An advocate for grandparent guardians said the case of a grandmother killing her granddaughter is tragic, but the judge's sentence was appropiate.
Lorraine Smith, 59, was sentenced to 12 years in prison in the High Court in Wellington today. She will be eligible for parole after serving half of that sentence.
She had earlier pleaded guilty to strangling her 13-year-old granddaughter Kalis Smith, who died in March.
During the hearing Justice Francis Cooke said Smith had been described as "a devoted grandmother", who turned herself inside out to get help for her family.
He said on 15 March, Kalis - who had lived with her grandmother since she was five months old - and Smith left a sporting event together and came home. They were heard arguing by Smith's grandson, and at one point Kalis threatened to run away.
Later Smith asked her granddaughter to help her close the windows in the sleep-out, and strangled her there with a neck-tie.
Grandparents Raising Grandchildren Trust chief executive Kate Bundle said this situation shows, sadly, how severe carer burnout can be.

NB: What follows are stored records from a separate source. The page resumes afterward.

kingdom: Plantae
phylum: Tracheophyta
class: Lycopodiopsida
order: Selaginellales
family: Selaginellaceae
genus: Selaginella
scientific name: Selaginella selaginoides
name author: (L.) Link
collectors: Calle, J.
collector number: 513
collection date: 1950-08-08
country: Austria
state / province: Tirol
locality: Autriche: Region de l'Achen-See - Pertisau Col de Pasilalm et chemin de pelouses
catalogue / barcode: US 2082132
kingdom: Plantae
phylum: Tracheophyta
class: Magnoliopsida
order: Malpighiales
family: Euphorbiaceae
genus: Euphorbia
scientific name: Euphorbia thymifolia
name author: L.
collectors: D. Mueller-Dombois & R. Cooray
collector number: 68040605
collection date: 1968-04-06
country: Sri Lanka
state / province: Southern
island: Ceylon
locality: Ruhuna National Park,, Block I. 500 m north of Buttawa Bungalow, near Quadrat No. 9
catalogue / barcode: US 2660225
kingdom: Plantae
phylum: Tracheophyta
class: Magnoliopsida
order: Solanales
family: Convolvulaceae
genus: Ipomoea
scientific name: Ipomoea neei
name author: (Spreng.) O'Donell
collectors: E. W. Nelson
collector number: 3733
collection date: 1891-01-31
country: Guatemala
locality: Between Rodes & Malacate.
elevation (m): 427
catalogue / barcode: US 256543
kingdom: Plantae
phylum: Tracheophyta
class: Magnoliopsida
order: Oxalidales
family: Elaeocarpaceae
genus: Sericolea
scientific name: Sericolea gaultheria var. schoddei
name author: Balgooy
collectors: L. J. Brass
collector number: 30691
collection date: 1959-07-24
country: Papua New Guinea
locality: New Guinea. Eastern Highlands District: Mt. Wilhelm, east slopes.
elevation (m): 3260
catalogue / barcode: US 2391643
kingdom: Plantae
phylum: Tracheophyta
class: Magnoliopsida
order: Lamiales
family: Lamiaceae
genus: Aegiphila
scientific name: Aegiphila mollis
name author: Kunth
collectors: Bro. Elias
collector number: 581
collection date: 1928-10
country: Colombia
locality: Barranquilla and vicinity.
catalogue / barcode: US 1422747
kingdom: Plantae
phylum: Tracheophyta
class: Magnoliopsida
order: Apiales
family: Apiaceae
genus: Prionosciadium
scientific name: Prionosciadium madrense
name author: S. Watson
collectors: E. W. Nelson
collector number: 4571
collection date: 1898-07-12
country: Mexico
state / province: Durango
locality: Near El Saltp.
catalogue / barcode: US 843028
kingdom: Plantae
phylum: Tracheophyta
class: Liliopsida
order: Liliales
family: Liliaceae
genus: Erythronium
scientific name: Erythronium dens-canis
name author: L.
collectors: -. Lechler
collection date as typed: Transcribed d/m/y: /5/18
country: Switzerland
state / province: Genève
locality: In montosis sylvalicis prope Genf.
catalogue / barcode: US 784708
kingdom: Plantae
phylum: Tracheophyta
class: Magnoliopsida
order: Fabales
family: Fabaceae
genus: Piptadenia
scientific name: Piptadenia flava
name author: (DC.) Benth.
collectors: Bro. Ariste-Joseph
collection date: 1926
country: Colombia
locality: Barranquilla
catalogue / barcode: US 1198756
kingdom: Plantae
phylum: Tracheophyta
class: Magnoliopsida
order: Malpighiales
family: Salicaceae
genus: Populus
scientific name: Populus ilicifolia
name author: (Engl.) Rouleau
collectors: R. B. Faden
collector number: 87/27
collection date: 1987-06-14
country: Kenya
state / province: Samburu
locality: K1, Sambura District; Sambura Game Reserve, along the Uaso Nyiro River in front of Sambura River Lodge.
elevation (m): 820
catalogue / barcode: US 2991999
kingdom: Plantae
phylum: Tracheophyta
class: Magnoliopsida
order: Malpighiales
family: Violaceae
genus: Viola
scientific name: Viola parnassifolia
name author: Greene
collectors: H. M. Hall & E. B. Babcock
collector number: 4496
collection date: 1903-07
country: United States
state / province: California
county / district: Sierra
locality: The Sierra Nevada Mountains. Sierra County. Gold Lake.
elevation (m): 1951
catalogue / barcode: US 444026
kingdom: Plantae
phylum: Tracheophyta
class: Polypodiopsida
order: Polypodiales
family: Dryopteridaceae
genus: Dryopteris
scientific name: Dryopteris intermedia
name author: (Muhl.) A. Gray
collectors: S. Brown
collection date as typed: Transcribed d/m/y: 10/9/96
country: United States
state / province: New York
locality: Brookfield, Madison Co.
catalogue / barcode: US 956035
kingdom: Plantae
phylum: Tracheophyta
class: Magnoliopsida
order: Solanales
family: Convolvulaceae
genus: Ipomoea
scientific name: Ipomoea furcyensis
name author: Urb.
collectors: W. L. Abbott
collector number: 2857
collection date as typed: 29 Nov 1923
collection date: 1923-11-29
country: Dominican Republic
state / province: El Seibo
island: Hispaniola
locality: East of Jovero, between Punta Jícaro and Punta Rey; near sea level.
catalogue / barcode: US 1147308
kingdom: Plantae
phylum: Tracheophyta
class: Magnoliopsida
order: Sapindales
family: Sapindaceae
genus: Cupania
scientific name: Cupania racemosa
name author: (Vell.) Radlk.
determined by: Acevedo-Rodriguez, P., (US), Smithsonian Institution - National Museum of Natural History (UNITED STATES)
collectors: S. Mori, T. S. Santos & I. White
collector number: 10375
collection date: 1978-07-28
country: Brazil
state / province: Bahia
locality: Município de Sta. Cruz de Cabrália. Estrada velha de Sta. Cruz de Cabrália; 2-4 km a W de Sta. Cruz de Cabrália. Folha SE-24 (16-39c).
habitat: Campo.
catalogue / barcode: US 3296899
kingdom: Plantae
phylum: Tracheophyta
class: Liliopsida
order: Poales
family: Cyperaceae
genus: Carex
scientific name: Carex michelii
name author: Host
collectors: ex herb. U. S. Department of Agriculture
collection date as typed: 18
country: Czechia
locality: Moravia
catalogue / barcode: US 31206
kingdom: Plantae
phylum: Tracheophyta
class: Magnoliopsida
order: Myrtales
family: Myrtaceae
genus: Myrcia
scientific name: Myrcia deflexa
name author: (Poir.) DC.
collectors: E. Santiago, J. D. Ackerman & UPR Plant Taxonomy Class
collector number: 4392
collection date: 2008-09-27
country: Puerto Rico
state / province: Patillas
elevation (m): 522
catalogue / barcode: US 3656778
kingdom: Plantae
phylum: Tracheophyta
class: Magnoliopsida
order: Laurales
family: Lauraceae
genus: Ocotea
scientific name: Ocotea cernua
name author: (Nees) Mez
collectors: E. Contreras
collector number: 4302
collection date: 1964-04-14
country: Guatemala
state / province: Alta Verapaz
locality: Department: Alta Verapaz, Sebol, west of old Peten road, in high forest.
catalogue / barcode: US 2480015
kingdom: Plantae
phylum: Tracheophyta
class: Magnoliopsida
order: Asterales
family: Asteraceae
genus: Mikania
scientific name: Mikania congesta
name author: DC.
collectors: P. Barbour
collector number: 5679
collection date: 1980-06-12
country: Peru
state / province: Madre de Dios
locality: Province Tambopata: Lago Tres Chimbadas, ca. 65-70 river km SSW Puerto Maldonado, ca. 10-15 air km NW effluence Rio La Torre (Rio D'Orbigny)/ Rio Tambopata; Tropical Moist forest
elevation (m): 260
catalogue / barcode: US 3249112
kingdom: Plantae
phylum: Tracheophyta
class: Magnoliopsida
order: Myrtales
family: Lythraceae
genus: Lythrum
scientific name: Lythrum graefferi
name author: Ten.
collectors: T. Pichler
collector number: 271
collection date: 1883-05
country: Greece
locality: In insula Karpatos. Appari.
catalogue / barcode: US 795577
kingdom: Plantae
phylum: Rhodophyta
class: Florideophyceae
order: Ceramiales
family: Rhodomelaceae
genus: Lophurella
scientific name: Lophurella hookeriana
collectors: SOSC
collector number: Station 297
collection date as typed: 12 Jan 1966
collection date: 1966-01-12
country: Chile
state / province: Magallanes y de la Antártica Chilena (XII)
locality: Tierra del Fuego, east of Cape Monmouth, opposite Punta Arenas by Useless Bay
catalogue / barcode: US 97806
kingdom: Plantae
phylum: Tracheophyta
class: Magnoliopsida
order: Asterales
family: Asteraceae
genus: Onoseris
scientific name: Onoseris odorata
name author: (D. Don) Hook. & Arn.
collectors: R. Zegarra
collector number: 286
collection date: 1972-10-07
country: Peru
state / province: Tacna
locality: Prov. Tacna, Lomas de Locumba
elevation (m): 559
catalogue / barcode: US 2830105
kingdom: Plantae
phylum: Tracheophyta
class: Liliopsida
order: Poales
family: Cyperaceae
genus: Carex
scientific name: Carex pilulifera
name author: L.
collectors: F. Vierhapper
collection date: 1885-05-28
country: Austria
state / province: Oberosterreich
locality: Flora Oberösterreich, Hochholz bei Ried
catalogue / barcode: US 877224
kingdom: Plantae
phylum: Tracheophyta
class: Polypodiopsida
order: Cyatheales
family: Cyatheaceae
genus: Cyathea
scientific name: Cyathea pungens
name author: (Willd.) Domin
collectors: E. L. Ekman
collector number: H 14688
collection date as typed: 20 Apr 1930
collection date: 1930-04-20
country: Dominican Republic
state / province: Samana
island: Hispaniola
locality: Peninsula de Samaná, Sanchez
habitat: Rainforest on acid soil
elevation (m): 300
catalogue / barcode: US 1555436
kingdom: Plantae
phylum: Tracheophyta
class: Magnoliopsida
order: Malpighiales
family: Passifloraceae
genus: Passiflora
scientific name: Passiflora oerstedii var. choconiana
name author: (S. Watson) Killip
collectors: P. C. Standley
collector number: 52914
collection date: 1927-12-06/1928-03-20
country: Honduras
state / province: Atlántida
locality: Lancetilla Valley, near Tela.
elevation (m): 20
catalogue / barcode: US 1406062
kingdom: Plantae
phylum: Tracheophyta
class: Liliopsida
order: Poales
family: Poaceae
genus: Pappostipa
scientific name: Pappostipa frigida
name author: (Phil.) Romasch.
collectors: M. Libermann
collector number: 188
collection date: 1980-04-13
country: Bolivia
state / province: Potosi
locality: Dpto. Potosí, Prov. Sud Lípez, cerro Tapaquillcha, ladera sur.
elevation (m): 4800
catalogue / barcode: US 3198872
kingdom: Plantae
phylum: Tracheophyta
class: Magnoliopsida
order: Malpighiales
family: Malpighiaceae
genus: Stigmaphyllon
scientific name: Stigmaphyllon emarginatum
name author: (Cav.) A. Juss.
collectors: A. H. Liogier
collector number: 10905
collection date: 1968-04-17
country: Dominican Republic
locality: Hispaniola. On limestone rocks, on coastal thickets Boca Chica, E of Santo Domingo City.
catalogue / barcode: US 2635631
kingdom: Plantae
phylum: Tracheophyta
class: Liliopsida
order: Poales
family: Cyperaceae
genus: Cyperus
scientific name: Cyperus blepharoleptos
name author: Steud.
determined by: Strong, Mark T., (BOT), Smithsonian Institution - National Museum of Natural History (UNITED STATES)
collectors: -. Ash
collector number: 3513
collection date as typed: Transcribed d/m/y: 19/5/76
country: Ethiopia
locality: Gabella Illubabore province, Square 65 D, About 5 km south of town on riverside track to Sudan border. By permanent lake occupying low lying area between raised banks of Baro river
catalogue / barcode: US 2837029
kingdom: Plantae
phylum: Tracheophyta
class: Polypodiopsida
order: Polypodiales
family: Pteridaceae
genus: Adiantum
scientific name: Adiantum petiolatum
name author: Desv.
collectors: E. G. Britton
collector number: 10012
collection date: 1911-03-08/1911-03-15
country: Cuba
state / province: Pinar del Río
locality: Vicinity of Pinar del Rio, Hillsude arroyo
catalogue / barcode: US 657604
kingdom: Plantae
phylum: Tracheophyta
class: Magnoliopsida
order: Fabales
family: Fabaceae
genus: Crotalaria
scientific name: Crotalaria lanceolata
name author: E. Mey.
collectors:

"I think the judge got it right, there clearly was intentional act on the part of the grandmother, it is incredibly sad that she got to that point where it all became too much and she made that decision to kill her granddaughter.
"On the one hand they have lost their daughter, their sibling their sister, it's incredibly difficult and sad for them who have lost Kalis, but they've also lost their beloved grandmother who has been quite a central figure in their life," said Ms Bundle.
Members of her family had reportedly urged Smith to change her guilty plea and consider a charge of manslaughter.
Lorraine Smith's cousin, Albert Thompson, told RNZ the family are hurting for her because of everything she's been through, but they love her and will continue to support her.
But Crown prosecutor Michele Wilkinson-Smith said they argued for the defendant to get life in prison, with a reduced minimum period of time spent in prison due to her age and situation.
"The family understandably are just at a complete loss, to understand how this could of happened, because the defendant has been a loving and caring grandmother and member of their whanau.
"For them it was completely out of character," said Ms Wilkinson-Smith
But Ms Wilkinson-Smith said the Crown had to consider that whether Smith's circumstances were that dissimilar to those of other families.
"Yes her situation was very hard but many people are in that situation and we have to be careful not to excuse that because while she was in a hard situation, of course the children in her care were in a hard situation as well, they needed her care.
"She was the adult," she said.
Smith's defence lawyer Peter Brosnahan told the court that whatever sentence she received today would pale in comparison to the fact that she has live out the rest of her days, knowing what she'd done.